§ DATA SUPPLIED:
|---|
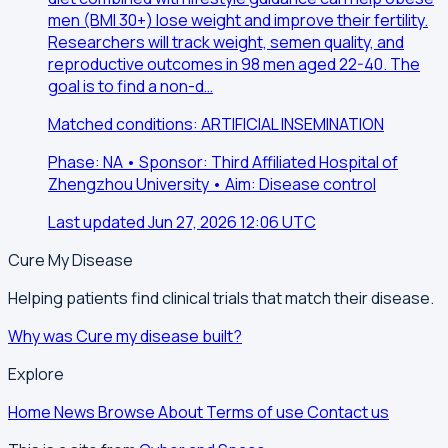
men (BMI 30+) lose weight and improve their fertility.
Researchers will track weight, semen quality, and
reproductive outcomes in 98 men aged 22-40. The
goal is to find a non-d…
Matched conditions: ARTIFICIAL INSEMINATION
Phase: NA • Sponsor: Third Affiliated Hospital of
Zhengzhou University • Aim: Disease control
Last updated Jun 27, 2026 12:06 UTC
Cure My Disease
Helping patients find clinical trials that match their disease.
Why was Cure my disease built?
Explore
Home
News
Browse
About
Terms of use
Contact us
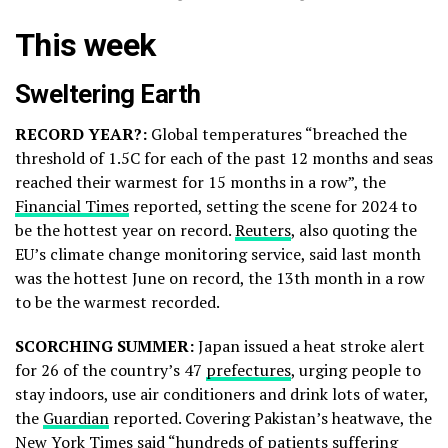
This week
Sweltering Earth
RECORD YEAR?:
Global temperatures “breached the
threshold of 1.5C for each of the past 12 months and seas
reached their warmest for 15 months in a row”, the
Financial Times
reported, setting the scene for 2024 to
be the hottest year on record.
Reuters
, also quoting the
EU’s climate change monitoring service, said last month
was the hottest June on record, the 13th month in a row
to be the warmest recorded.
SCORCHING SUMMER:
Japan issued a heat stroke alert
for 26 of the country’s 47
prefectures
, urging people to
stay indoors, use air conditioners and drink lots of water,
the
Guardian
reported. Covering Pakistan’s heatwave, the
New York Times
said “hundreds of patients suffering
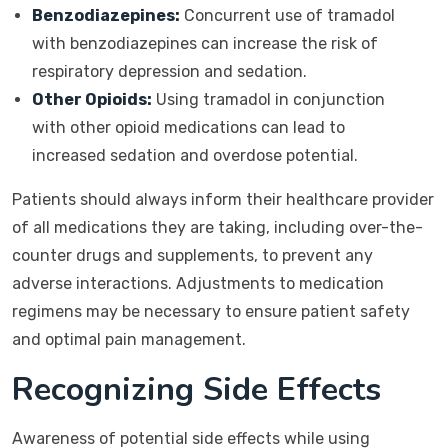
Benzodiazepines:
Concurrent use of tramadol
with benzodiazepines can increase the risk of
respiratory depression and sedation.
Other Opioids:
Using tramadol in conjunction
with other opioid medications can lead to
increased sedation and overdose potential.
Patients should always inform their healthcare provider
of all medications they are taking, including over-the-
counter drugs and supplements, to prevent any
adverse interactions. Adjustments to medication
regimens may be necessary to ensure patient safety
and optimal pain management.
Recognizing Side Effects
Awareness of potential side effects while using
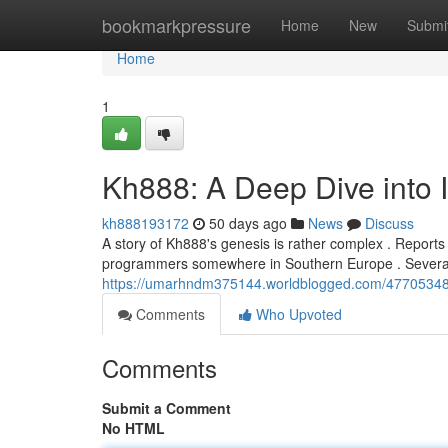
Home
bookmarkpressure
Home
New
Submi
Home
1
Kh888: A Deep Dive into I
kh888193172
50 days ago
News
Discuss
A story of Kh888's genesis is rather complex . Reports
programmers somewhere in Southern Europe . Several 
https://umarhndm375144.worldblogged.com/47705348/k
Comments
Who Upvoted
Comments
Submit a Comment
No HTML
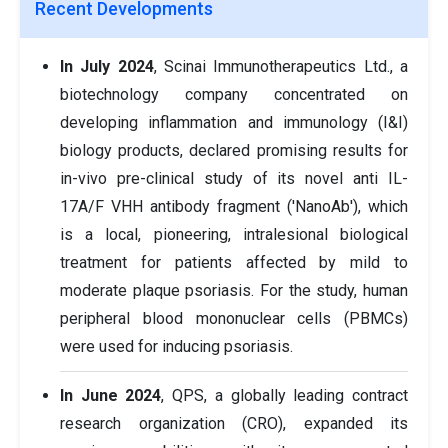
Recent Developments
In July 2024
, Scinai Immunotherapeutics Ltd., a
biotechnology company concentrated on
developing inflammation and immunology (I&I)
biology products, declared promising results for
in-vivo pre-clinical study of its novel anti IL-
17A/F VHH antibody fragment ('NanoAb'), which
is a local, pioneering, intralesional biological
treatment for patients affected by mild to
moderate plaque psoriasis. For the study, human
peripheral blood mononuclear cells (PBMCs)
were used for inducing psoriasis.
In June 2024
, QPS, a globally leading contract
research organization (CRO), expanded its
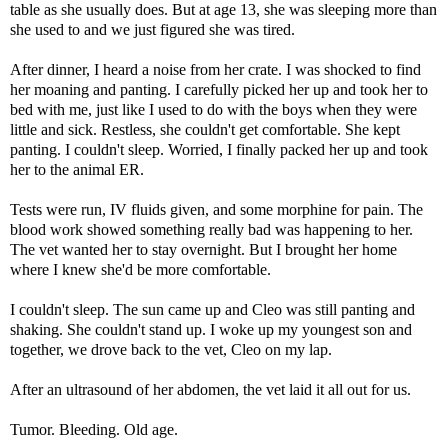
table as she usually does. But at age 13, she was sleeping more than
she used to and we just figured she was tired.
After dinner, I heard a noise from her crate. I was shocked to find
her moaning and panting. I carefully picked her up and took her to
bed with me, just like I used to do with the boys when they were
little and sick. Restless, she couldn't get comfortable. She kept
panting. I couldn't sleep. Worried, I finally packed her up and took
her to the animal ER.
Tests were run, IV fluids given, and some morphine for pain. The
blood work showed something really bad was happening to her.
The vet wanted her to stay overnight. But I brought her home
where I knew she'd be more comfortable.
I couldn't sleep. The sun came up and Cleo was still panting and
shaking. She couldn't stand up. I woke up my youngest son and
together, we drove back to the vet, Cleo on my lap.
After an ultrasound of her abdomen, the vet laid it all out for us.
Tumor. Bleeding. Old age.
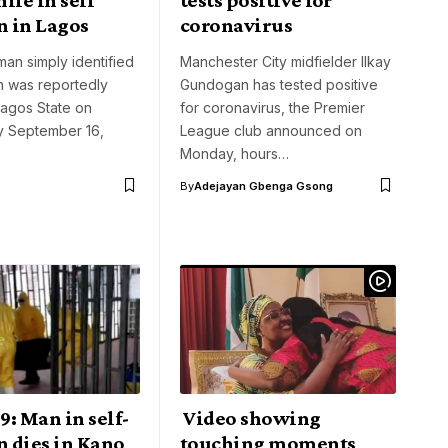
n in Lagos
coronavirus
man simply identified
Manchester City midfielder Ilkay
n was reportedly
Gundogan has tested positive
Lagos State on
for coronavirus, the Premier
 September 16,
League club announced on
Monday, hours…
By
Adejayan Gbenga Gsong
: Man in self-
Video showing
n dies in Kano
touching moments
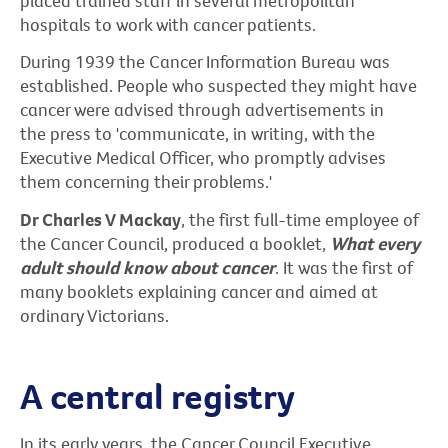
placed trained staff in several metropolitan
hospitals to work with cancer patients.
During 1939 the Cancer Information Bureau was
established. People who suspected they might have
cancer were advised through advertisements in
the press to 'communicate, in writing, with the
Executive Medical Officer, who promptly advises
them concerning their problems.'
Dr Charles V Mackay
, the first full-time employee of
the Cancer Council, produced a booklet,
What every
adult should know about cancer
. It was the first of
many booklets explaining cancer and aimed at
ordinary Victorians.
A central registry
In its early years, the Cancer Council Executive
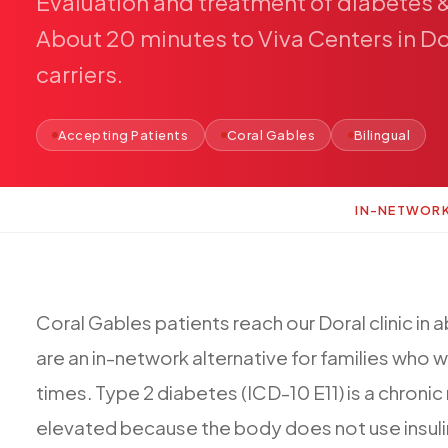
Evaluation
and
treatment
of
diabetes
About
20
minutes
to
Viva
Centers
in
Do
carriers.
Accepting Patients
Coral Gables
Bilingual
IN-NETWOR
Coral
Gables
patients
reach
our
Doral
clinic
in
a
are
an
in-network
alternative
for
families
who
w
times.
Type
2
diabetes
(ICD-10
E11)
is
a
chronic
elevated
because
the
body
does
not
use
insul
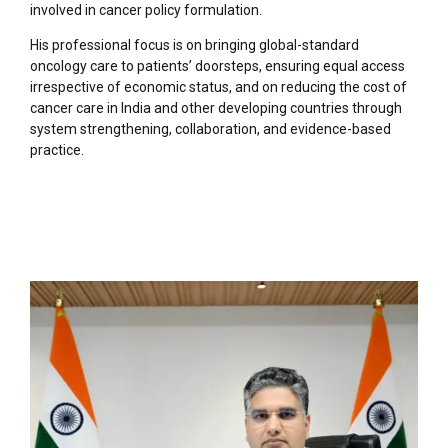
involved in cancer policy formulation.
His professional focus is on bringing global-standard
oncology care to patients’ doorsteps, ensuring equal access
irrespective of economic status, and on reducing the cost of
cancer care in India and other developing countries through
system strengthening, collaboration, and evidence-based
practice.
|---|
§ WORK REQUIRED: Write out the data word for word, with every picture dropped.

§ RESULT OF THIS EXERCISE:
men (BMI 30+) lose weight and improve their fertility.
Researchers will track weight, semen quality, and
reproductive outcomes in 98 men aged 22-40. The
goal is to find a non-d…
Matched conditions: ARTIFICIAL INSEMINATION
Phase: NA • Sponsor: Third Affiliated Hospital of
Zhengzhou University • Aim: Disease control
Last updated Jun 27, 2026 12:06 UTC
Cure My Disease
Helping patients find clinical trials that match their disease.
Why was Cure my disease built?
Explore
Home
News
Browse
About
Terms of use
Contact us
This week
Sweltering Earth
RECORD YEAR?:
Global temperatures “breached the
threshold of 1.5C for each of the past 12 months and seas
reached their warmest for 15 months in a row”, the
Financial Times
reported, setting the scene for 2024 to
be the hottest year on record.
Reuters
, also quoting the
EU’s climate change monitoring service, said last month
was the hottest June on record, the 13th month in a row
to be the warmest recorded.
SCORCHING SUMMER:
Japan issued a heat stroke alert
for 26 of the country’s 47
prefectures
, urging people to
stay indoors, use air conditioners and drink lots of water,
the
Guardian
reported. Covering Pakistan’s heatwave, the
New York Times
said “hundreds of patients suffering
Benzodiazepines:
Concurrent use of tramadol
with benzodiazepines can increase the risk of
respiratory depression and sedation.
Other Opioids:
Using tramadol in conjunction
with other opioid medications can lead to
increased sedation and overdose potential.
Patients should always inform their healthcare provider
of all medications they are taking, including over-the-
counter drugs and supplements, to prevent any
adverse interactions. Adjustments to medication
regimens may be necessary to ensure patient safety
and optimal pain management.
Recognizing Side Effects
Awareness of potential side effects while using
Home
bookmarkpressure
Home
New
Submi
Home
1
Kh888: A Deep Dive into I
kh888193172
50 days ago
News
Discuss
A story of Kh888's genesis is rather complex . Reports
programmers somewhere in Southern Europe . Several 
https://umarhndm375144.worldblogged.com/47705348/k
Comments
Who Upvoted
Comments
Submit a Comment
No HTML
Recent Developments
In July 2024
, Scinai Immunotherapeutics Ltd., a
biotechnology company concentrated on
developing inflammation and immunology (I&I)
biology products, declared promising results for
in-vivo pre-clinical study of its novel anti IL-
17A/F VHH antibody fragment ('NanoAb'), which
is a local, pioneering, intralesional biological
treatment for patients affected by mild to
moderate plaque psoriasis. For the study, human
peripheral blood mononuclear cells (PBMCs)
were used for inducing psoriasis.
In June 2024
, QPS, a globally leading contract
research organization (CRO), expanded its
table as she usually does. But at age 13, she was sleeping more than
she used to and we just figured she was tired.
After dinner, I heard a noise from her crate. I was shocked to find
her moaning and panting. I carefully picked her up and took her to
bed with me, just like I used to do with the boys when they were
little and sick. Restless, she couldn't get comfortable. She kept
panting. I couldn't sleep. Worried, I finally packed her up and took
her to the animal ER.
Tests were run, IV fluids given, and some morphine for pain. The
blood work showed something really bad was happening to her.
The vet wanted her to stay overnight. But I brought her home
where I knew she'd be more comfortable.
I couldn't sleep. The sun came up and Cleo was still panting and
shaking. She couldn't stand up. I woke up my youngest son and
together, we drove back to the vet, Cleo on my lap.
After an ultrasound of her abdomen, the vet laid it all out for us.
Tumor. Bleeding. Old age.
n in Lagos
coronavirus
man simply identified
Manchester City midfielder Ilkay
n was reportedly
Gundogan has tested positive
Lagos State on
for coronavirus, the Premier
 September 16,
League club announced on
Monday, hours…
By
Adejayan Gbenga Gsong
: Man in self-
Video showing
n dies in Kano
touching moments
placed trained staff in several metropolitan
hospitals to work with cancer patients.
During 1939 the Cancer Information Bureau was
established. People who suspected they might have
cancer were advised through advertisements in
the press to 'communicate, in writing, with the
Executive Medical Officer, who promptly advises
them concerning their problems.'
Dr Charles V Mackay
, the first full-time employee of
the Cancer Council, produced a booklet,
What every
adult should know about cancer
. It was the first of
many booklets explaining cancer and aimed at
ordinary Victorians.
A central registry
In its early years, the Cancer Council Executive
Evaluation
and
treatment
of
diabetes
About
20
minutes
to
Viva
Centers
in
Do
carriers.
Accepting Patients
Coral Gables
Bilingual
IN-NETWOR
Coral
Gables
patients
reach
our
Doral
clinic
in
a
are
an
in-network
alternative
for
families
who
w
times.
Type
2
diabetes
(ICD-10
E11)
is
a
chronic
elevated
because
the
body
does
not
use
insul
involved in cancer policy formulation.
His professional focus is on bringing global-standard
oncology care to patients’ doorsteps, ensuring equal access
irrespective of economic status, and on reducing the cost of
cancer care in India and other developing countries through
system strengthening, collaboration, and evidence-based
practice.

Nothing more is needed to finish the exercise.